Ewan Maccoll and Peggy Seeger

  April 17, 2022   Read time 2 min
Ewan Maccoll and Peggy Seeger
Ewan MacColl was born Jimmie Miller in Salford in 1915, the son of Scots parents who had moved to England in 1910. He early left school and took various working-class jobs while becoming self-educated at the Manchester Public Library.
He wrote for factory newspapers and composed satirical songs before devoting his life to radical politics and theater. He married Joan Littlewood, a young actress, and they formed the Theatre of Action in Manchester, the first of a series of labor theaters into the early 1950s, although he had by now become divorced and married the dancer Jean Newlove. He had also switched to performing and promoting folk music, and in 1953 founded the Ballads and Blues Club (later the Singers Club) in London with Alan Lomax, A. L. Lloyd, and Seamus Ennis.
From the 1930s he had worked as an actor, narrator, writer, and producer on BBC radio, having been involved with various experimental programs. In 1956 he met Peggy Seeger and they collaborated on a series of musical documentaries, known as the Radio-Ballads, for BBC, for example Song of a Road on highway building, Singing the Fishing on the herring industry, and The Big Hewer on coal miners.

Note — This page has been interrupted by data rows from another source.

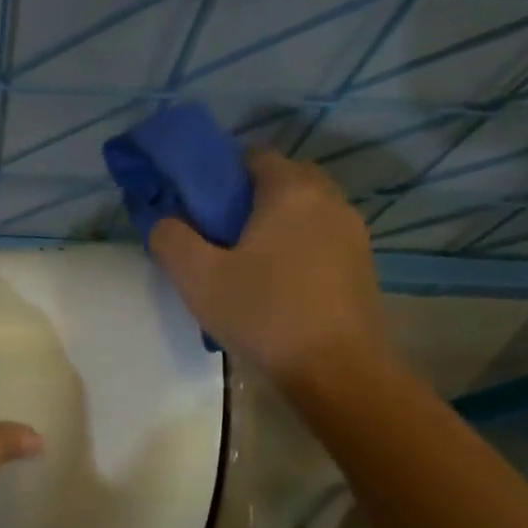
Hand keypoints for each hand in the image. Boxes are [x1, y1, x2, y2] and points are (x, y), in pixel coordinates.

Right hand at [149, 150, 393, 391]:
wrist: (337, 370)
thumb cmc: (264, 314)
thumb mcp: (198, 278)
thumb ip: (171, 239)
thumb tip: (164, 221)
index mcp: (290, 188)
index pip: (250, 157)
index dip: (218, 178)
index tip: (198, 213)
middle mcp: (329, 198)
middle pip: (279, 183)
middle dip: (246, 204)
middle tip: (218, 242)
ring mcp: (352, 232)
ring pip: (302, 215)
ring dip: (273, 231)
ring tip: (245, 272)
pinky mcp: (362, 265)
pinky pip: (319, 243)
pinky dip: (296, 254)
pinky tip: (277, 292)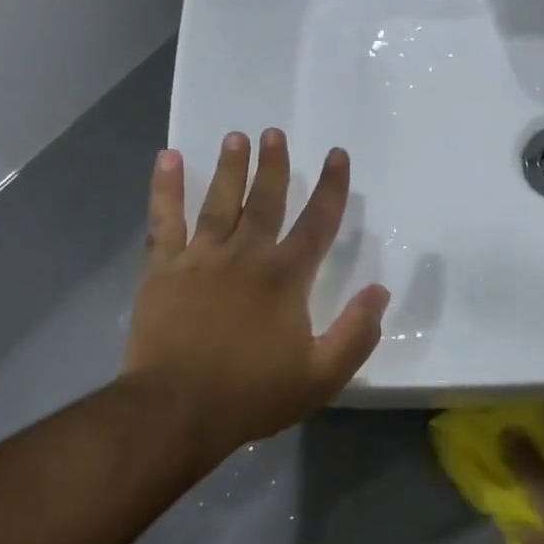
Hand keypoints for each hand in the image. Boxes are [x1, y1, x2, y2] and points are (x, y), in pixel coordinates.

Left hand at [125, 129, 389, 471]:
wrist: (177, 409)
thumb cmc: (253, 393)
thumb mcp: (322, 375)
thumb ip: (356, 333)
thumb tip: (380, 292)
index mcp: (286, 277)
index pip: (317, 222)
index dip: (331, 187)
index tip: (337, 155)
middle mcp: (246, 255)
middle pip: (264, 200)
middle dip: (273, 166)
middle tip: (274, 133)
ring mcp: (200, 258)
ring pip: (219, 202)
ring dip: (230, 168)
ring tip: (236, 137)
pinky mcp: (163, 270)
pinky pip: (165, 220)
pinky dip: (166, 188)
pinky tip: (169, 159)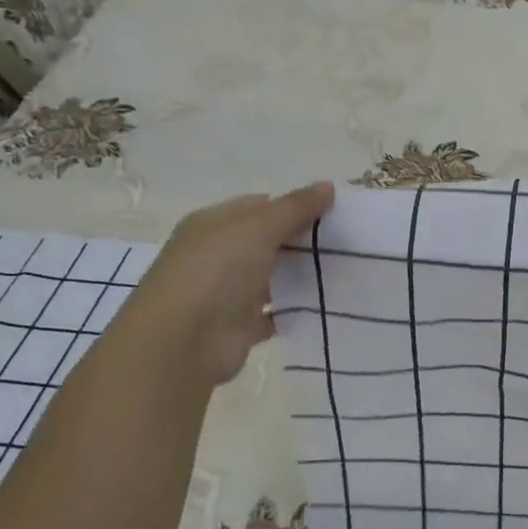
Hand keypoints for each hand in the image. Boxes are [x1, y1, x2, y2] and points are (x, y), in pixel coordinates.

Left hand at [123, 182, 334, 385]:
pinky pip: (275, 313)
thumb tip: (328, 185)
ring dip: (301, 275)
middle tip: (346, 242)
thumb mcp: (259, 228)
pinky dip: (295, 310)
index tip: (332, 214)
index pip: (259, 206)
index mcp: (213, 224)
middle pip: (267, 241)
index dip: (294, 206)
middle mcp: (217, 255)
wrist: (181, 343)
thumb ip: (296, 208)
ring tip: (345, 271)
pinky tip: (326, 304)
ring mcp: (227, 292)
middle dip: (302, 241)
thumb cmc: (215, 271)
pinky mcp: (239, 326)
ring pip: (272, 277)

Peggy Seeger, born in 1935, was the daughter of musicologist Charles Seeger and composer Ruth Crawford Seeger, the sister of Mike Seeger, and the half-sister of Pete Seeger. A gifted musician on the piano, guitar, and banjo, with a rich folk music background, she first met MacColl on a trip to England in 1956, and they began living together in 1959. Peggy began recording folk albums in the 1950s, which she would continue into the next century. They had been part of a skiffle group, the Ramblers, along with Lomax, and in the 1960s began a series of albums together, including The Long Harvest (ten volumes), and Blood and Roses (five volumes), as well as recording numerous albums separately. They also kept up an active performing schedule, and composed many songs; MacColl’s most popular, “The First Time I Ever Saw Your Face,” written for Peggy, was a hit by Roberta Flack in 1971. The Peggy Seeger Songbook: Warts and All: Forty Years of Songmaking was published in 1998, and The Essential Ewan MacColl Songbook: Sixty Years of Songmaking three years later in 2001. They also recorded numerous traditional singers in Great Britain and published their songs in Travellers’ Songs of England and Scotland and Doomsday.
MacColl died in 1989, and his Journeymen: An Autobiography was published the next year. Following Ewan’s death, Peggy divided her time between living in the United States and England, and continued her busy performance schedule. MacColl and Seeger long combined their musical and political lives, creating a potent mix that has had great influence, although not without controversy. They also demonstrated the strong connections between folk music in Great Britain and the United States.